Bir ahlakları da, çok affedici olmalarıdır. Kendilerine eziyet edenleri, iftira atanları, gıybet edenleri, mallarına ve haklarına tecavüz edenleri affederlerdi.  Çünkü Peygamber Efendimiz (S.A.v)’in ahlakı da böyle idi. Kendi nefsi için asla intikam almaz, sadece Allah için intikam alırdı.

Hz. Ali (r.a) savaş esnasında bir düşmanı yere yatırıp kılıcını boğazına dayayınca adam Hz. Ali’nin yüzüne tükürmüş, Hz. Ali (r.a)’de onu serbest bırakmıştı. Niçin serbest bıraktığı sorulunca da şöyle cevap vermişti;
“ ilk önce öldürseydim, Allah için öldürmüş olacaktım. Ama yüzüme tükürdükten sonra öldürseydim, kendi nefsim için öldürmüş olacaktım.”  Demiştir.

Böyle bir yüce ahlaka sahiptiler…

Onlar, ahiret amellerini daima dünya amellerinden üstün tutarlardı. Nerede olurlarsa olsunlar, Allah-u Zülcelal’in zikrini ve Peygamber Efendimiz (sav)’in üzerine salavat getirmeyi terk etmezlerdi. Nitekim Peygamber Efendimiz (sav) bir Hadis-i Şeriflerinde şöyle buyurmuştur;


“Herhangi bir cemaat, bir yerde oturduğu zaman, Allah’ın zikrini yapmayıp, peygamberine salavat getirmezse, o meclis onların üzerine eziyettir ve kıyamet gününde de noksanlıktır.”

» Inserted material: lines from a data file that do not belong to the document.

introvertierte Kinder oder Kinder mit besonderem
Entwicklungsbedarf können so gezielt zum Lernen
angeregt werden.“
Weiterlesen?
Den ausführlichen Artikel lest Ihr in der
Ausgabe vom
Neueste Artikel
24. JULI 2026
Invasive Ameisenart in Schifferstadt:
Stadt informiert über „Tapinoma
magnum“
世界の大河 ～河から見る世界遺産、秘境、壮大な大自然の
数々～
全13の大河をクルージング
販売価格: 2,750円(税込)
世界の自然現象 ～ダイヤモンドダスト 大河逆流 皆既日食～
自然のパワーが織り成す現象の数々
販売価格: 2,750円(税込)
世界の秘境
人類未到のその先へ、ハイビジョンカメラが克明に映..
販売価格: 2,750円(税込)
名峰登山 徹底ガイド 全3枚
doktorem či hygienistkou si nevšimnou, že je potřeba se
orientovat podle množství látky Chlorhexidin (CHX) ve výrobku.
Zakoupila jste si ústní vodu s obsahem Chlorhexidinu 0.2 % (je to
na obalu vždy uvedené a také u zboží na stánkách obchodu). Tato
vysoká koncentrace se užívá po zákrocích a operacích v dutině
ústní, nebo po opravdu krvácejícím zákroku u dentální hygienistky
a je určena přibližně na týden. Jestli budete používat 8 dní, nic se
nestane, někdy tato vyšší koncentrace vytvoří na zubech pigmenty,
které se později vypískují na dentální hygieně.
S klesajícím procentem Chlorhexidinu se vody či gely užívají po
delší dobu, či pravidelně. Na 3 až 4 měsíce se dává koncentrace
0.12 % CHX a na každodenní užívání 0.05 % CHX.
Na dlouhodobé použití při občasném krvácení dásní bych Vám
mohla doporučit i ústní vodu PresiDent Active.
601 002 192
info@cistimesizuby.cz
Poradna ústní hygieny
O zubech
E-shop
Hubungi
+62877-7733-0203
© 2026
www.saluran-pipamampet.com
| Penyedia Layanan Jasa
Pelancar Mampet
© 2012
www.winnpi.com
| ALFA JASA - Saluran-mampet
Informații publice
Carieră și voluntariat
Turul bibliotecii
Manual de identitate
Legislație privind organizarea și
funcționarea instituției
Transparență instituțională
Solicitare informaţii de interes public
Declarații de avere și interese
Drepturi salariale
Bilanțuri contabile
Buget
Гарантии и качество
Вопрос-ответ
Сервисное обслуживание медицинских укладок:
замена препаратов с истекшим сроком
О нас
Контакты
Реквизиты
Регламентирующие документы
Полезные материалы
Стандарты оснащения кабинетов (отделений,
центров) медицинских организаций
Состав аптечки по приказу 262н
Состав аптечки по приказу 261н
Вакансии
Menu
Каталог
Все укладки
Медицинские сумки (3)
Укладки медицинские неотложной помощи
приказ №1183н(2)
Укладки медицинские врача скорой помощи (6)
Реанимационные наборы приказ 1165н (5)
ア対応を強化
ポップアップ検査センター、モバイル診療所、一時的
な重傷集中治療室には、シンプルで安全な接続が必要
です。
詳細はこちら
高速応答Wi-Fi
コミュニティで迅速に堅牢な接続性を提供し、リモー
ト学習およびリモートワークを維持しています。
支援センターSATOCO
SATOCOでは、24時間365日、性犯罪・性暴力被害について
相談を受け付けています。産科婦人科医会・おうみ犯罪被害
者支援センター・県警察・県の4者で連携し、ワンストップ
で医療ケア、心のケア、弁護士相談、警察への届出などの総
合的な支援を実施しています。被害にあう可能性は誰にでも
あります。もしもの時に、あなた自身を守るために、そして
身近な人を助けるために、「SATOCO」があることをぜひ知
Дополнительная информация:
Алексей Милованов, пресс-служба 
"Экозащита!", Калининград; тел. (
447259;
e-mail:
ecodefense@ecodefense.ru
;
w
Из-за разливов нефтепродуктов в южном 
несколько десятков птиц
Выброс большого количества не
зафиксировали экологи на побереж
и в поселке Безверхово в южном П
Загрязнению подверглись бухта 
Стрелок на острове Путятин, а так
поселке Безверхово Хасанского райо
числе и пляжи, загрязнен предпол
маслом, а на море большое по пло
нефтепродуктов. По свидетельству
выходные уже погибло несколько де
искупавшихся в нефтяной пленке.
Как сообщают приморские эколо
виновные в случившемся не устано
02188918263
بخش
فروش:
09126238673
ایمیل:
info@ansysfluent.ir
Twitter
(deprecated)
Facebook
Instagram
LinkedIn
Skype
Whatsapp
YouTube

Diğer bir ahlakları da, bütün müslümanlara hayır duada bulunmalarıydı. Sürekli olarak Allah-u Zülcelal’in hizmetini yaparlar, bütün insanları bir tutarlardı. Hz. Ebu Bekir (r.a) buyurmuştur ki;


“Hiçbir müslüman diğer bir müslümana hakaret etmesin. Çünkü onlardan ufak (fakir) olanlar, Allah’ın yanında büyüktürler”

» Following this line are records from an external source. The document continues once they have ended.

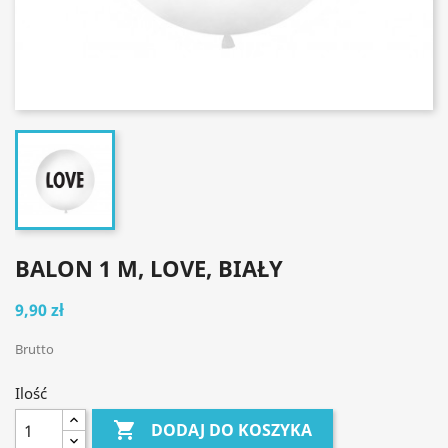
BALON 1 M, LOVE, BIAŁY
9,90 zł
Brutto
Ilość

DODAJ DO KOSZYKA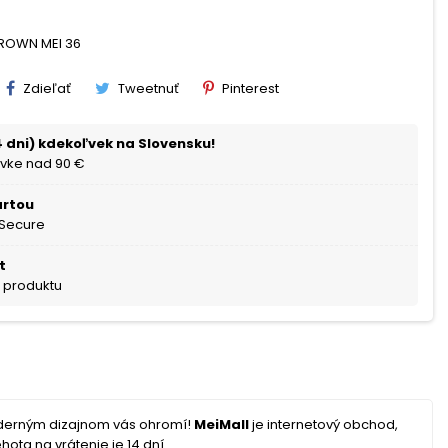
BROWN MEI 36
Zdieľať
Tweetnuť
Pinterest
 dni) kdekoľvek na Slovensku!
vke nad 90 €
artou
 Secure
t
a produktu
oderným dizajnom vás ohromí!
MeiMall
je internetový obchod,
hota na vrátenie je 14 dní.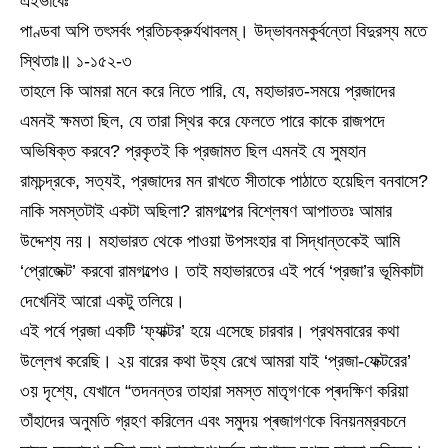
এইভাবেঃ
পাণ্ডবা অপি তৎসর্বং প্রতিচক্রুর্যথাবলম্। উদ্ভাবনমকুর্বন্তো বিদুরস্য মতে
স্থিতাঃ॥ ১-১৫২-৩
তাহলে কি আমরা মনে করে নিতে পারি, যে, মহাভারত-সময়ে প্রজাদের
এমনই ক্ষমতা ছিল, যে তারা স্থির করে ফেলতে পারে কাকে রাজপদে
অভিষিক্ত করবে? প্রকৃতই কি প্রজামত ছিল এমনই যে সুমহান
রামচন্দ্রকে, সত্যই, প্রজাদের মন রাখতে সীতাকে পাঠাতে হয়েছিল বনবাসে?
নাকি সমস্তটাই একটা অছিলা? রামগল্পের বিশ্লেষণ আপাততঃ আমার
উদ্দেশ্য নয়। মহাভারত থেকে পাওয়া উপসংহার বা সিদ্ধান্তকেই আমি
‘প্রোজেক্ট’ করবো রামগল্পেও। তাই মহাভারতের এই পর্বে ‘প্রজা’র ভূমিকাটা
দেখেনিই আরো একটু তলিয়ে।
এই পর্বে প্রজা একটি ‘ফ্যাক্টর’ হয়ে এসেছে চারবার। প্রথমবারের কথা
উল্লেখ করেছি। ২য় বারের কথা উহ্য রেখে আমরা যাই ‘প্রজা-ফেক্টরের’
৩য় দৃশ্যে, যেখানে “তদনন্তর তাহারা সমস্ত মাতৃগণকে প্ৰদক্ষিণ করিয়া
তাঁহাদের অনুমতি গ্রহণ করিলেন এবং সমুদয় প্ৰজাগণকে বিনয়নম্রবচনে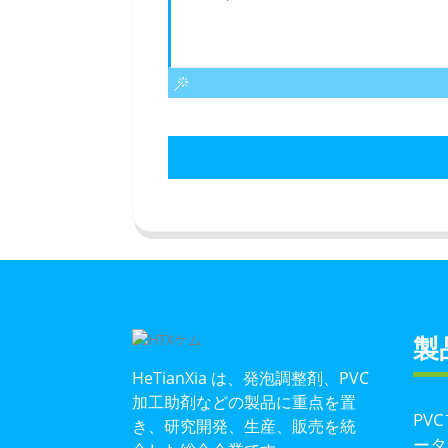
製
HeTianXia は、発泡調整剤、PVC
加工助剤などの製品に重点を置
PV
き、研究開発、生産、販売を統
ータ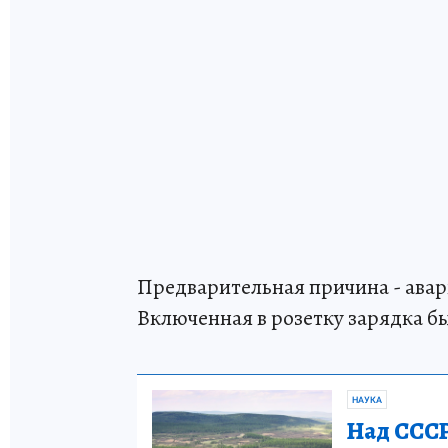
Предварительная причина - ава
Включенная в розетку зарядка бы
НАУКА
Над СССР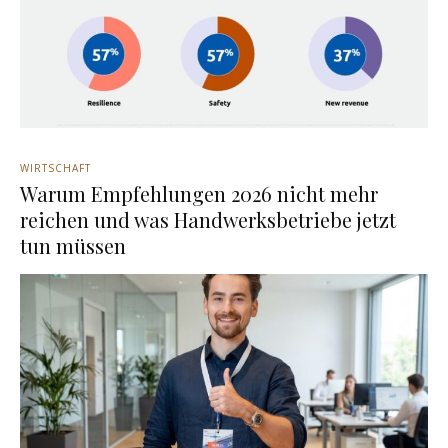
WIRTSCHAFT
Warum Empfehlungen 2026 nicht mehr
reichen und was Handwerksbetriebe jetzt
tun müssen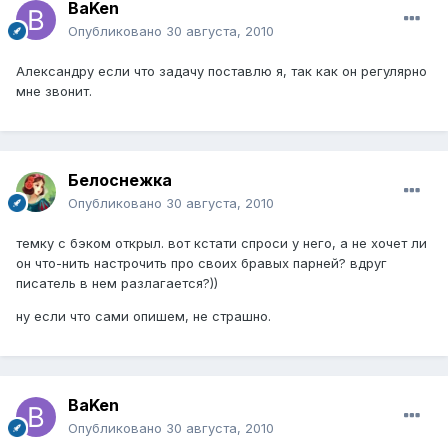
BaKen
Опубликовано
30 августа, 2010
Александру если что задачу поставлю я, так как он регулярно
мне звонит.
Белоснежка
Опубликовано
30 августа, 2010
темку с бэком открыл. вот кстати спроси у него, а не хочет ли
он что-нить настрочить про своих бравых парней? вдруг
писатель в нем разлагается?))
ну если что сами опишем, не страшно.
BaKen
Опубликовано
30 августа, 2010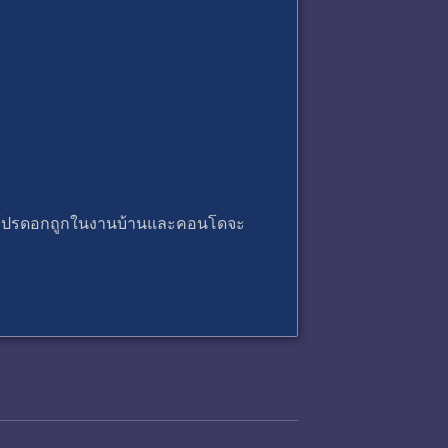
 บอกโปรดอกถูกในงานบ้านและคอนโดจะ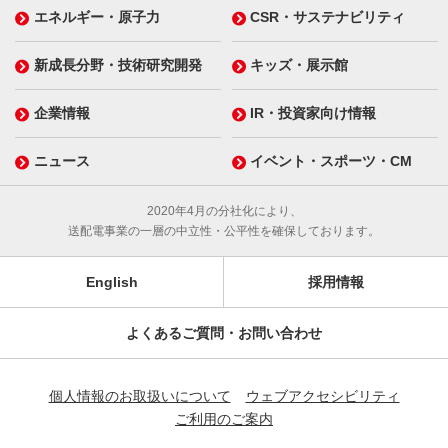
エネルギー・原子力
CSR・サステナビリティ
新成長分野・技術研究開発
キッズ・展示館
企業情報
IR・投資家向け情報
ニュース
イベント・スポーツ・CM
2020年4月の分社化により、
送配電事業の一層の中立性・公平性を確保しております。
English
採用情報
よくあるご質問・お問い合わせ
個人情報のお取扱いについて
ウェブアクセシビリティ
ご利用のご案内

Onların bir diğer ahlakı ise, ilim ve amellerinde son derece ihlaslı olmalarıdır. Ashab-ı Kiram  amellerine riya girmesinden çok korkarlardı. Niyet onlar için çok önemliydi.

Onlar bir ayeti hayatlarına uygulamadıkça bir diğer ayeti ezberlemezlerdi. Öğrendikleri yeni ayetleri ve hadisleri her zaman öncelikle hayatlarına uygularlardı.

Bir başka güzel ahlakları da; küçüklere, büyüklere yani bütün insanlara karşı çok edepli olmalarıdır. Edebin aslı, kendisini kusurlu ve eksik görüp, başkalarını kendinden üstün görmektir.

Onlar, yaz-kış gece namazını hiç terk etmezlerdi. Allah-u Zülcelal’in zikrinin üzerinde son derece gayretliydiler. İlim öğrendikleri hocalarına karşı son derece saygılı ve edepliydiler.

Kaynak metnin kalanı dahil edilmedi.